Work order
Copy out all of the material below word for word, leaving out the pictures.

=== Section Start ===

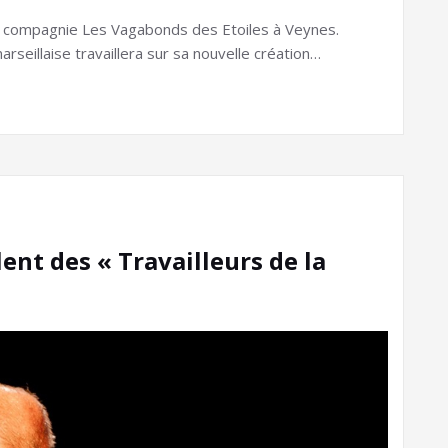
 la compagnie Les Vagabonds des Etoiles à Veynes.
seillaise travaillera sur sa nouvelle création…
ent des « Travailleurs de la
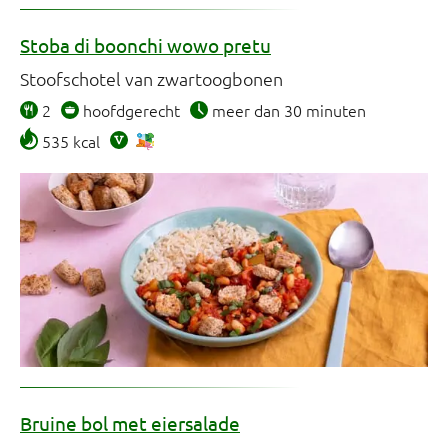
Stoba di boonchi wowo pretu
Stoofschotel van zwartoogbonen
2
hoofdgerecht
meer dan 30 minuten
535 kcal
Bruine bol met eiersalade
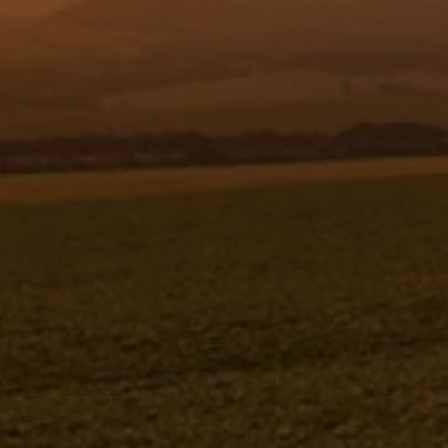
Resgistar
ELÁSTICO Ø 4 X 800 - 1160438
1160438
Jacto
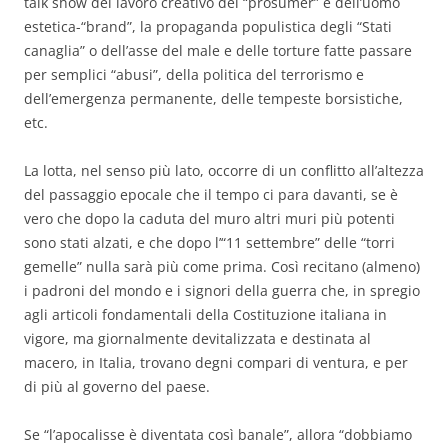
talk show del lavoro creativo del “prosumer” e dell’uomo
estetica-“brand”, la propaganda populistica degli “Stati
canaglia” o dell’asse del male e delle torture fatte passare
per semplici “abusi”, della politica del terrorismo e
dell’emergenza permanente, delle tempeste borsistiche,
etc.
La lotta, nel senso più lato, occorre di un conflitto all’altezza
del passaggio epocale che il tempo ci para davanti, se è
vero che dopo la caduta del muro altri muri più potenti
sono stati alzati, e che dopo l’“11 settembre” delle “torri
gemelle” nulla sarà più come prima. Così recitano (almeno)
i padroni del mondo e i signori della guerra che, in spregio
agli articoli fondamentali della Costituzione italiana in
vigore, ma giornalmente devitalizzata e destinata al
macero, in Italia, trovano degni compari di ventura, e per
di più al governo del paese.
Se “l’apocalisse è diventata così banale”, allora “dobbiamo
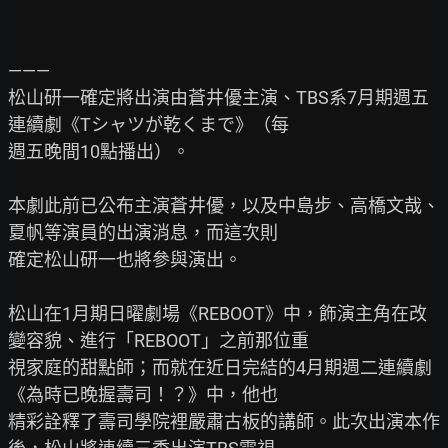
———

松山研一確定將出演由蒼井優主演、TBS系7月期週五
連續劇《Tシャツが乾くまで》（每

週五晚間10點播出）。

本劇此前已公布主演蒼井優，以及中島步、高橋文哉、
夏帆等演員的出演消息，而這次則

確定松山研一也將參與演出。

松山在1月期日曜劇場《REBOOT》中，飾演主角在改
變容貌、進行「REBOOT」之前那位重

視家庭的甜點師；而就在近日完結的4月期週二連續劇
《為時已晚握壽司！？》中，他也

精彩詮釋了壽司學院裡嚴肅古板的講師。此次出演本作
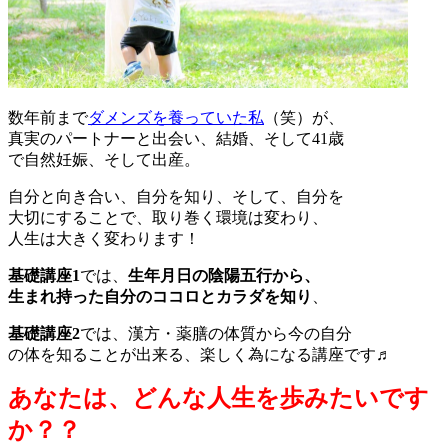
数年前まで
ダメンズを養っていた私
（笑）が、
真実のパートナーと出会い、結婚、そして41歳
で自然妊娠、そして出産。
自分と向き合い、自分を知り、そして、自分を
大切にすることで、取り巻く環境は変わり、
人生は大きく変わります！
基礎講座1
では、
生年月日の陰陽五行から、
生まれ持った自分のココロとカラダを知り
、
基礎講座2
では、漢方・薬膳の体質から今の自分
の体を知ることが出来る、楽しく為になる講座です♬
あなたは、どんな人生を歩みたいです
か？？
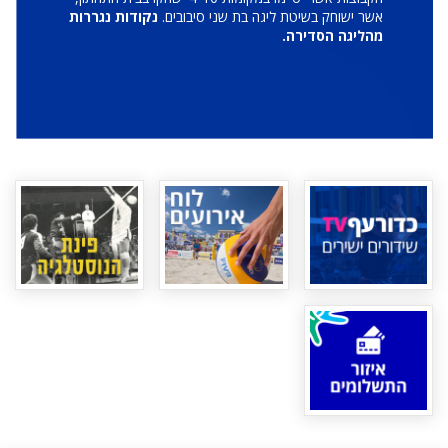
אשר ישוחק בשיטת ליגה בת שני סיבובים.
נקודות נגררות
מהליגה הסדירה.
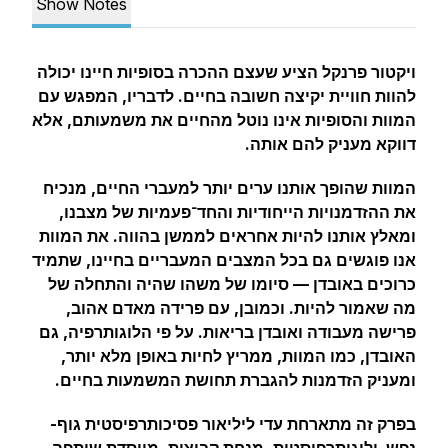
Show Notes
ויקטור פרנקל הציע שעצם ההכרה בסופיות חיינו יכולה
להוות חוויית יקיצה חשובה בחיים. לדבריו, המפגש עם
המוות והסופיות אינו נוטל מהחיים את משמעותם, אלא
דווקא מעניק להם אותה.
המוות שהופך אותנו ערים יותר למעברי החיים, מנכיח
את ההזדמנויות הייחודיות והחד־פעמיות של מצבנו,
ומאלץ אותנו להיות אחראים לממשן בהווה. את המוות
אנו פוגשים גם בכל המצבים המעבריים בחיינו, שתמיד
כרוכים באובדן — סיומו של משהו שהיה והתחלה של
מה שאמור להיות. וכמובן, עם פרידה מאדם אהוב,
פרישה מעבודה ואובדן בריאות. על פי הלוגותרפיה, גם
האובדן, כמו המוות, ממריץ לחיות באופן מלא יותר,
ומעניק הזדמנות להגברת תחושת המשמעות בחיים.
בפרק זה מתארחת עדי ליליאור פסיכותרפיסטית גוף-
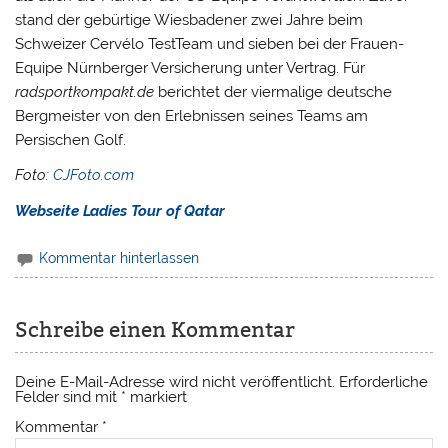
stand der gebürtige Wiesbadener zwei Jahre beim
Schweizer Cervélo TestTeam und sieben bei der Frauen-
Equipe Nürnberger Versicherung unter Vertrag. Für
radsportkompakt.de
berichtet der viermalige deutsche
Bergmeister von den Erlebnissen seines Teams am
Persischen Golf.
Foto:
CJFoto.com
Webseite Ladies Tour of Qatar
Kommentar hinterlassen
Schreibe einen Kommentar
Deine E-Mail-Adresse wird nicht veröffentlicht.
Erforderliche
Felder sind mit
*
markiert
Kommentar
*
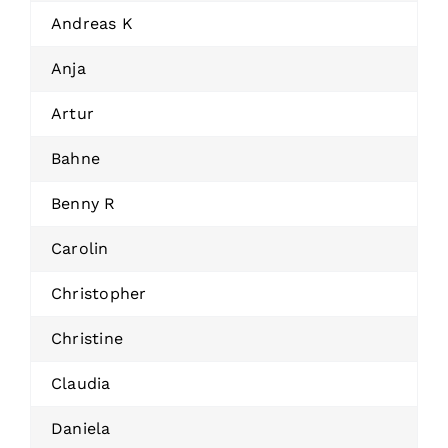
Andreas K
Anja
Artur
Bahne
Benny R
Carolin
Christopher
Christine
Claudia
Daniela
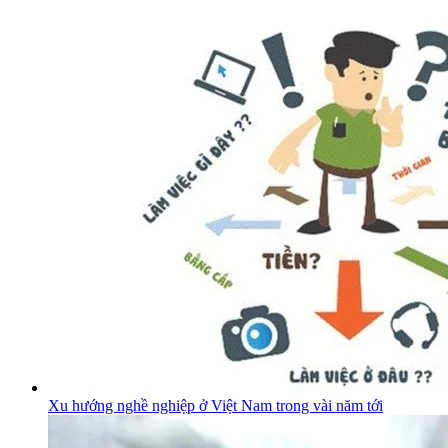
Xu hướng nghề nghiệp ở Việt Nam trong vài năm tới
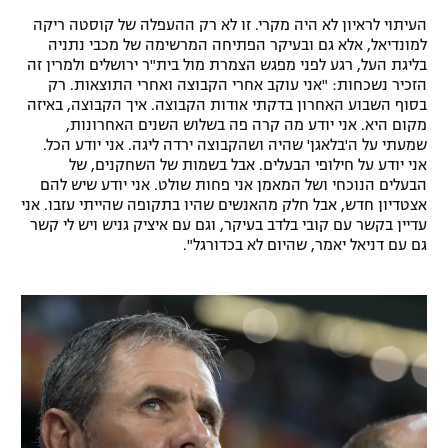
העיתוי לראיון לא היה מקרי. זו לא רק ההעפלה של קוסטה ריקה
למונדיאל, אלא גם ובעיקר הפתיחה המרשימה של מכבי נתניה
בליגת העל, רגע לפני מפגש הצמרת מול בית"ר ירושלים ולמרין זה
הזכיר נשכחות: "אני עוקב אחרי הקבוצה ואחרי התוצאות. רק
בסוף השבוע האחרון בדקתי אודות הקבוצה. איך הקבוצה, באיזה
מקום היא. אני יודע מה קרה פה בשלוש השנים האחרונות,
שמעתי על ה'בלאגן' שהיה ושהקבוצה ירדה ליגה. אני יודע הכל.
אני יודע על חילופי הבעלים. אבל בשמות של השחקנים, של
הבעלים הנוכחי ושל המאמן אני פחות שולט. אני יודע שיש להם
אצטדיון חדש, אבל חלק מהאנשים שהיו בתקופה שהייתי עזבו. אני
עדיין בקשר עם קובי בלדב בעיקר, וגם עם איציק גניש ויש לי קשר
גם עם דניאל יאמר, שהיום לא בכדורגל".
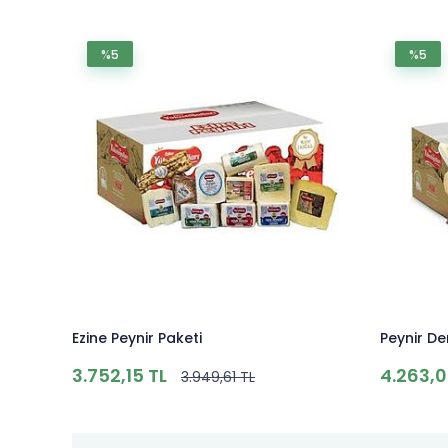
%5
%5
Ezine Peynir Paketi
Peynir D
3.752,15 TL
4.263,0
3.949,61 TL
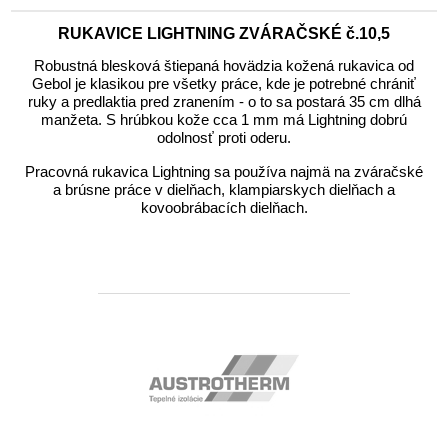
RUKAVICE LIGHTNING ZVÁRAČSKÉ č.10,5
Robustná blesková štiepaná hovädzia kožená rukavica od
Gebol je klasikou pre všetky práce, kde je potrebné chrániť
ruky a predlaktia pred zranením - o to sa postará 35 cm dlhá
manžeta. S hrúbkou kože cca 1 mm má Lightning dobrú
odolnosť proti oderu.
Pracovná rukavica Lightning sa používa najmä na zváračské
a brúsne práce v dielňach, klampiarskych dielňach a
kovoobrábacích dielňach.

=== Section End ===

Result below
 la compagnie Les Vagabonds des Etoiles à Veynes.
seillaise travaillera sur sa nouvelle création…
ent des « Travailleurs de la
Stoba di boonchi wowo pretu
Stoofschotel van zwartoogbonen
2
hoofdgerecht
meer dan 30 minuten
535 kcal
Bruine bol met eiersalade
Resgistar
ELÁSTICO Ø 4 X 800 - 1160438
1160438
Jacto
talk show del lavoro creativo del “prosumer” e dell’uomo
estetica-“brand”, la propaganda populistica degli “Stati
canaglia” o dell’asse del male e delle torture fatte passare
per semplici “abusi”, della politica del terrorismo e
dell’emergenza permanente, delle tempeste borsistiche,
etc.
La lotta, nel senso più lato, occorre di un conflitto all’altezza
del passaggio epocale che il tempo ci para davanti, se è
vero che dopo la caduta del muro altri muri più potenti
sono stati alzati, e che dopo l’“11 settembre” delle “torri
gemelle” nulla sarà più come prima. Così recitano (almeno)
i padroni del mondo e i signori della guerra che, in spregio
agli articoli fondamentali della Costituzione italiana in
vigore, ma giornalmente devitalizzata e destinata al
macero, in Italia, trovano degni compari di ventura, e per
di più al governo del paese.
Se “l’apocalisse è diventata così banale”, allora “dobbiamo
———

松山研一確定將出演由蒼井優主演、TBS系7月期週五
連續劇《Tシャツが乾くまで》（每

週五晚間10點播出）。

本劇此前已公布主演蒼井優，以及中島步、高橋文哉、
夏帆等演員的出演消息，而這次則

確定松山研一也將參與演出。

松山在1月期日曜劇場《REBOOT》中，飾演主角在改
變容貌、進行「REBOOT」之前那位重

視家庭的甜點師；而就在近日完結的4月期週二連續劇
《為時已晚握壽司！？》中，他也

精彩詮釋了壽司學院裡嚴肅古板的講師。此次出演本作
数年前まで
ダメンズを養っていた私
（笑）が、
真実のパートナーと出会い、結婚、そして41歳
で自然妊娠、そして出産。
自分と向き合い、自分を知り、そして、自分を
大切にすることで、取り巻く環境は変わり、
人生は大きく変わります！
基礎講座1
では、
生年月日の陰陽五行から、
生まれ持った自分のココロとカラダを知り
、
基礎講座2
では、漢方・薬膳の体質から今の自分
の体を知ることが出来る、楽しく為になる講座です♬
あなたは、どんな人生を歩みたいです
か？？
אשר ישוחק בשיטת ליגה בת שני סיבובים.
נקודות נגררות
מהליגה הסדירה.
Show Notes
ויקטור פרנקל הציע שעצם ההכרה בסופיות חיינו יכולה
להוות חוויית יקיצה חשובה בחיים. לדבריו, המפגש עם
המוות והסופיות אינו נוטל מהחיים את משמעותם, אלא
דווקא מעניק להם אותה.
המוות שהופך אותנו ערים יותר למעברי החיים, מנכיח
את ההזדמנויות הייחודיות והחד־פעמיות של מצבנו,
ומאלץ אותנו להיות אחראים לממשן בהווה. את המוות
אנו פוגשים גם בכל המצבים המעבריים בחיינו, שתמיד
כרוכים באובדן — סיומו של משהו שהיה והתחלה של
מה שאמור להיות. וכמובן, עם פרידה מאדם אהוב,
פרישה מעבודה ואובדן בריאות. על פי הלוגותרפיה, גם
האובדן, כמו המוות, ממריץ לחיות באופן מלא יותר,
ומעניק הזדמנות להגברת תחושת המשמעות בחיים.
בפרק זה מתארחת עדי ליליאור פסיכותרפיסטית גוף-
stand der gebürtige Wiesbadener zwei Jahre beim
Schweizer Cervélo TestTeam und sieben bei der Frauen-
Equipe Nürnberger Versicherung unter Vertrag. Für
radsportkompakt.de
berichtet der viermalige deutsche
Bergmeister von den Erlebnissen seines Teams am
Persischen Golf.
Foto:
CJFoto.com
Webseite Ladies Tour of Qatar
Kommentar hinterlassen
Schreibe einen Kommentar
Deine E-Mail-Adresse wird nicht veröffentlicht.
Erforderliche
Felder sind mit
*
markiert
Kommentar
*
Andreas K
Anja
Artur
Bahne
Benny R
Carolin
Christopher
Christine
Claudia
Daniela
Xu hướng nghề nghiệp ở Việt Nam trong vài năm tới
העיתוי לראיון לא היה מקרי. זו לא רק ההעפלה של קוסטה ריקה
למונדיאל, אלא גם ובעיקר הפתיחה המרשימה של מכבי נתניה
בליגת העל, רגע לפני מפגש הצמרת מול בית"ר ירושלים ולמרין זה
הזכיר נשכחות: "אני עוקב אחרי הקבוצה ואחרי התוצאות. רק
בסוף השבוע האחרון בדקתי אודות הקבוצה. איך הקבוצה, באיזה
מקום היא. אני יודע מה קרה פה בשלוש השנים האחרונות,
שמעתי על ה'בלאגן' שהיה ושהקבוצה ירדה ליגה. אני יודע הכל.
אני יודע על חילופי הבעלים. אבל בשמות של השחקנים, של
הבעלים הנוכחי ושל המאמן אני פחות שולט. אני יודע שיש להם
אצטדיון חדש, אבל חלק מהאנשים שהיו בתקופה שהייתי עזבו. אני
עדיין בקשר עם קובי בלדב בעיקר, וגם עם איציק גניש ויש לי קשר
גם עם דניאל יאמר, שהיום לא בכדורגל".
%5
%5
Ezine Peynir Paketi
Peynir D
3.752,15 TL
4.263,0
3.949,61 TL
RUKAVICE LIGHTNING ZVÁRAČSKÉ č.10,5
Robustná blesková štiepaná hovädzia kožená rukavica od
Gebol je klasikou pre všetky práce, kde je potrebné chrániť
ruky a predlaktia pred zranením - o to sa postará 35 cm dlhá
manžeta. S hrúbkou kože cca 1 mm má Lightning dobrú
odolnosť proti oderu.
Pracovná rukavica Lightning sa používa najmä na zváračské
a brúsne práce v dielňach, klampiarskych dielňach a
kovoobrábacích dielňach.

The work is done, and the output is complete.